7時に起きるが、そのまま布団のなかでちくま新書の『世界哲学史1』を読む。古代エジプトにおける魂に関する哲学が面白い。彼らは人間とは肉体、名前、影、そしてバー(あえて言えば「人格」のようなものと説明されている)とカー(生命力のようなもの)から成り立っているという話。人間が死んでもカーは残るので、カーの入れ物として肉体をミイラ化しておく必要があったという。またバーのほうも日中は世をさまよって、夜になるとミイラ化した肉体と合体していると考えられていたとか。

これは面白い、と思っているうちに二度寝していたが、すぐ起きて書籍の校正作業を午前中いっぱい行っていた。

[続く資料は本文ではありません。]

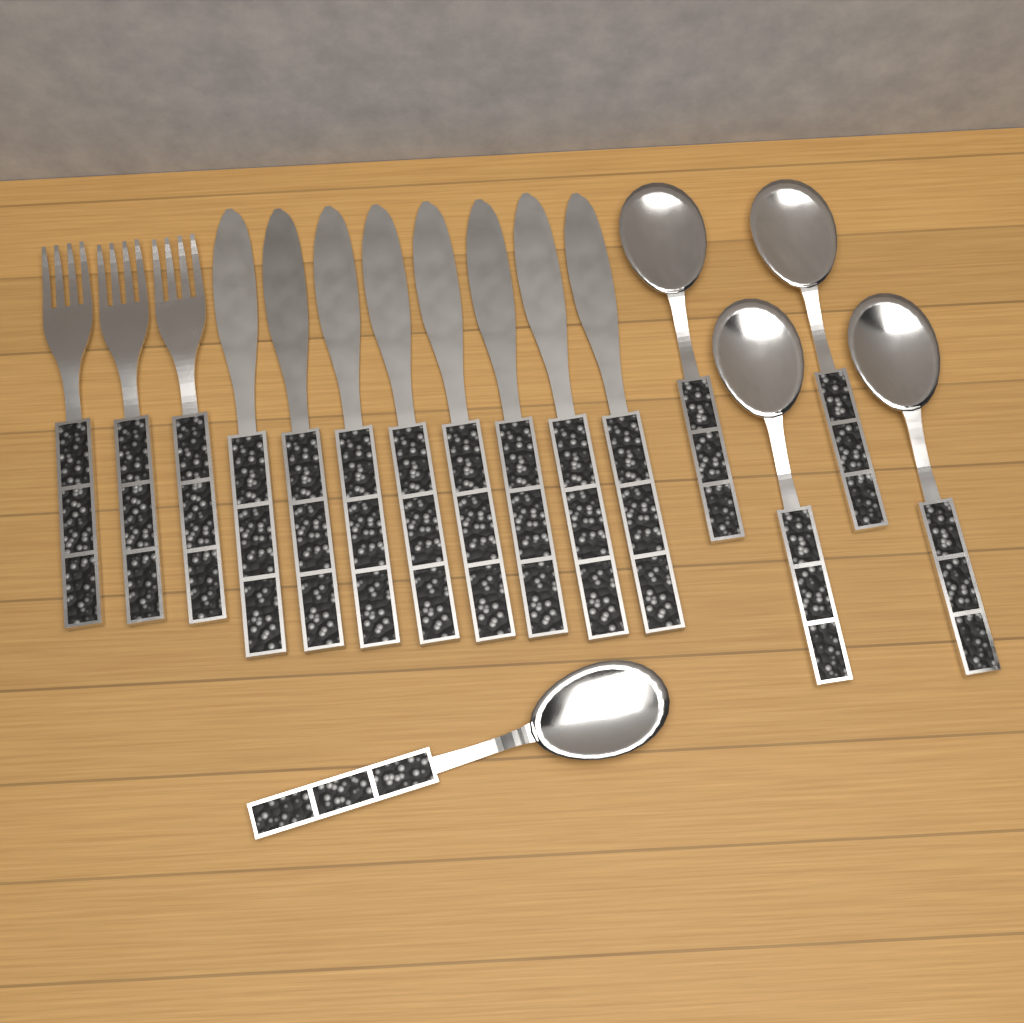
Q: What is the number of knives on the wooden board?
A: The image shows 8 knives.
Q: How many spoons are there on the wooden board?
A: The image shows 5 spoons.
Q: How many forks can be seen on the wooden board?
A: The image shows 3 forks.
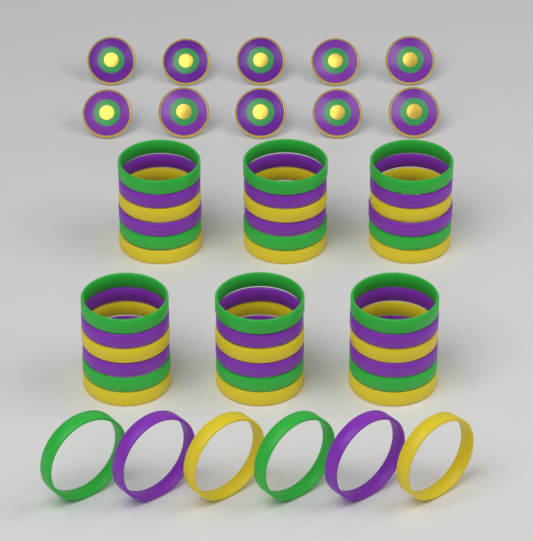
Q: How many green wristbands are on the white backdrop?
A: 14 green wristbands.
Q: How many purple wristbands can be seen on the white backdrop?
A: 14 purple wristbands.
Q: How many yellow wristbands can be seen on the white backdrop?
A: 14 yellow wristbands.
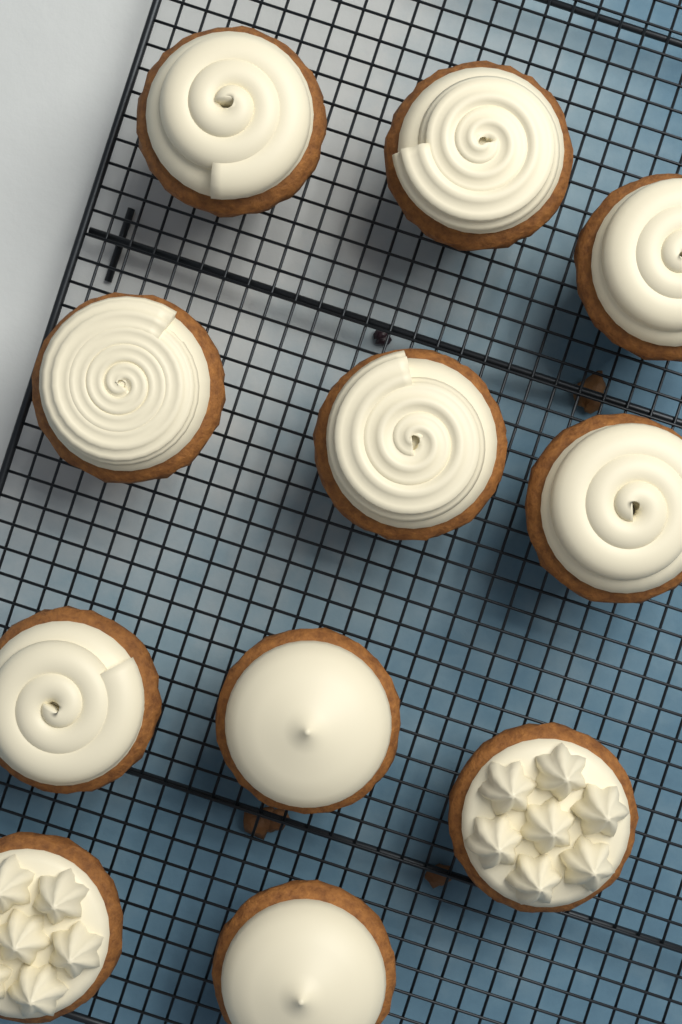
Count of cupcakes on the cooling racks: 11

自分の文章はどこまででもよくできる気がして、悩んで止まったりするのだが、もう校正は2回目であり、そしていつかは踏ん切りをつけて出版しなければならない。そもそも、わたしが博士号を取得してから丸2年が経っている。博士論文を書き上げたのはそのさらに4ヶ月前に遡る。今回の本はこの博士論文を元にしているのだと考えると、もうずいぶん長いこと作業をしていて、たぶん、今私にできるのはここまでなのだろう、という感じが強くする。それは妥協とはまた違う意味でのことだと信じている。

ポケモンgoのバトルを堪能して頭をほぐしたあと、チキンラーメンを食べて、午後はまず隣街へ歩いて行った。同居人が、うちの町では売っていないお酒を買いたいと言うからである。彼はGWの休みなのだ。隣街はそこそこ名の通ったところで、ショッピング施設を中心に賑わっているところだが、スーパーとすき家以外はほとんど閉まっていた。パチンコ屋もほんとうに閉まっていた。コニャックと、そこそこめずらしそうなビールをいくつか、それとパンを買ってそそくさと自分たちの町に帰り、花屋とまいばすけっとにも寄った。まいばすは相変わらずとても混雑していて、長いこと並んだ。

家に帰って、アイスクリームを食べたりして休んだあと仕事に戻り、夜になったころに翌日のオンライン講義のテストでzoomにアクセスしてみたりした。ついにリアルタイム配信講義デビューである。よるごはんは、夕方仕込んでおいた生姜焼きを焼いて、あと豆腐と水菜の食べるラー油サラダ、トマト、そしてニラの卵とじお味噌汁。食後はコニャックを飲んで英気を養い、校正の続きをした。夜も遅くなったので、また『世界哲学史1』を読みながら、寝た。